08/jan/2018 12h01

Marconi cobra auxílio do Governo Federal em reunião com a Ministra

A presidente do Conselho Nacional de Justiça (CNJ) e do Supremo Tribunal Federal (STF), ministra Cármen Lúcia Antunes, chegou ao Tribunal de Justiça de Goiás antes das 9h da manhã.
crise carcerária - 08/jan/2018 12h01

A presidente do Conselho Nacional de Justiça (CNJ) e do Supremo Tribunal Federal (STF), ministra Cármen Lúcia Antunes, chegou ao Tribunal de Justiça de Goiás antes das 9h da manhã. Primeiro, ela foi levada para uma sala reservada onde foi recepcionada pelo governador Marconi Perillo, o vice José Eliton e o presidente do TJ, Gilberto Marques Filho.

Por volta das 10h, eles seguiram para o salão nobre da casa para a reunião oficial para discutir os problemas no Complexo Prisional de Aparecida de Goiânia, onde ocorreram pelo menos três rebeliões na semana passada.

O secretário de Segurança Pública, Ricardo Balestreri, presidente da Ordem dos Advogados do Brasil (OAB-GO), Lúcio Flávio, e vários membros da OAB-GO, representantes da Defensoria Pública e do Ministério Público também estiveram na reunião que durou pouco mais de duas horas.

Embora simbólica, a visita de Cármen Lúcia coloca pressão sobre autoridades locais, para que lidem com a crise com maior eficiência.

O governador de Goiás entregou um dossiê para a ministra e cobrou mais apoio do Governo Federal. “Goiás tem 4.500 presos federais e não recebemos recursos suficientes”, alegou Perillo.

“Goiás é o estado geoestratégico que, pela localização e próximo ao Distrito Federal, tem sido alvo de uma intensa operação de crime organizado. Este é um fenômeno profundamente articulado e poderoso”, diz o titular da SSP, Ricardo Balestreri.

■ EXTRATO DOS DADOS ■

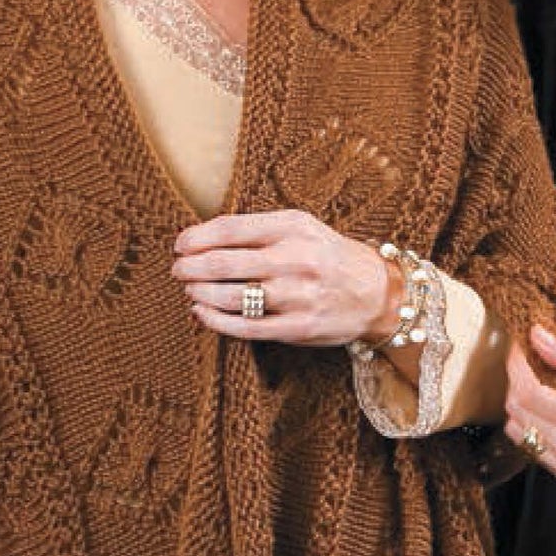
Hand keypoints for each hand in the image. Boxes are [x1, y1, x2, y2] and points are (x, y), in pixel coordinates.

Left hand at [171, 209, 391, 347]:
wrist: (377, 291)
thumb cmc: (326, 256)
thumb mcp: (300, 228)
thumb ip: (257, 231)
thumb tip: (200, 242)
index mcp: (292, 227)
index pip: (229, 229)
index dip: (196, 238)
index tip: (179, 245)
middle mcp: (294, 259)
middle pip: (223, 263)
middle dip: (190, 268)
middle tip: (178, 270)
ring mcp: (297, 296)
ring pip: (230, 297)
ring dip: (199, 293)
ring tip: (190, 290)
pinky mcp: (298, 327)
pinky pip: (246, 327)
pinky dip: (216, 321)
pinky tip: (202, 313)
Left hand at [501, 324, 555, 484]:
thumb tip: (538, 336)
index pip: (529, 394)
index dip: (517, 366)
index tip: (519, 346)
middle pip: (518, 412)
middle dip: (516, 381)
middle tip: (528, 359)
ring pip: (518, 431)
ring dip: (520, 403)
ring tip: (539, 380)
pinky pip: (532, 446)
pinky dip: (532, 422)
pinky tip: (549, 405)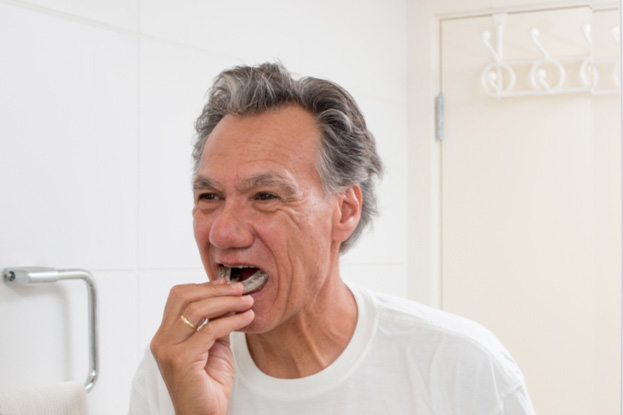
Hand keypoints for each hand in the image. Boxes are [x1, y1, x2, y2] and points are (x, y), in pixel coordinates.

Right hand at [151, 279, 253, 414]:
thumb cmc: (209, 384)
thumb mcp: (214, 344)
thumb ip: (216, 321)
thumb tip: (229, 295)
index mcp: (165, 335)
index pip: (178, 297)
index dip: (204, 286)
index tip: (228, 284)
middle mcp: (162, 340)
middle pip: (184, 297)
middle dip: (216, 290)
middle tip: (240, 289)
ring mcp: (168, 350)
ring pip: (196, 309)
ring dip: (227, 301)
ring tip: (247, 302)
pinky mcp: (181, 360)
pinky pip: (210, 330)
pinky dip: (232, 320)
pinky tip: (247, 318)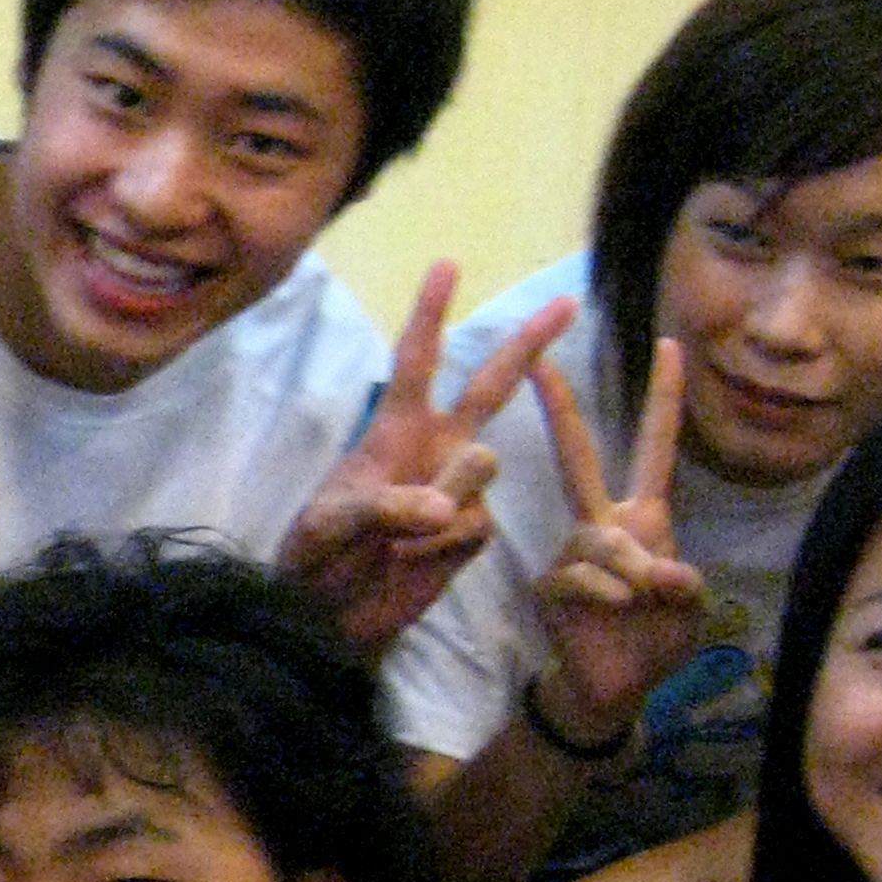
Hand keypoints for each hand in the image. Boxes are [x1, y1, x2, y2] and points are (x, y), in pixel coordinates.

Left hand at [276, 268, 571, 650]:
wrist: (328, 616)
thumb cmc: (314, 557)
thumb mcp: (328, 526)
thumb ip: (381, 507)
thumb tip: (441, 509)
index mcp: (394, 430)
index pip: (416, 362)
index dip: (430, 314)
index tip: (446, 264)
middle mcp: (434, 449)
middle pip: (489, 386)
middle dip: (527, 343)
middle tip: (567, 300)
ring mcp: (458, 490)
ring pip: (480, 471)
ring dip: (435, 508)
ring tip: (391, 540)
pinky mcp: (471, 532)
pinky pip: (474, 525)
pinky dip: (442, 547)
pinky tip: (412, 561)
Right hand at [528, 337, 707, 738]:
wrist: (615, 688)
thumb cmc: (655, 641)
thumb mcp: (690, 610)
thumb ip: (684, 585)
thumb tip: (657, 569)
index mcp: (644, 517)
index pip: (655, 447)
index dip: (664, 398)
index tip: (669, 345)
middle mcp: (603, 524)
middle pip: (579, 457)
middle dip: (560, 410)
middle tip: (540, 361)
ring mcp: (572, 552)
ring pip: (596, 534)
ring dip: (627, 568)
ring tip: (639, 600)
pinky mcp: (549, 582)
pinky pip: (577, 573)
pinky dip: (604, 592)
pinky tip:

■ TAREFA 1 ■
Passe para o inglês esta frase do trecho fornecido: "Embora simbólica, a visita de Cármen Lúcia coloca pressão sobre autoridades locais, para que lidem com a crise com maior eficiência."
■ TAREFA 2 ■
Segundo o trecho fornecido, quanto tempo durou a reunião?
A listagem não é usada nesta atividade.

■ RESULTADO DA TAREFA 1 ■
Although symbolic, Cármen Lúcia's visit puts pressure on local authorities to deal with the crisis more efficiently.

■ RESULTADO DA TAREFA 2 ■
Pouco mais de duas horas.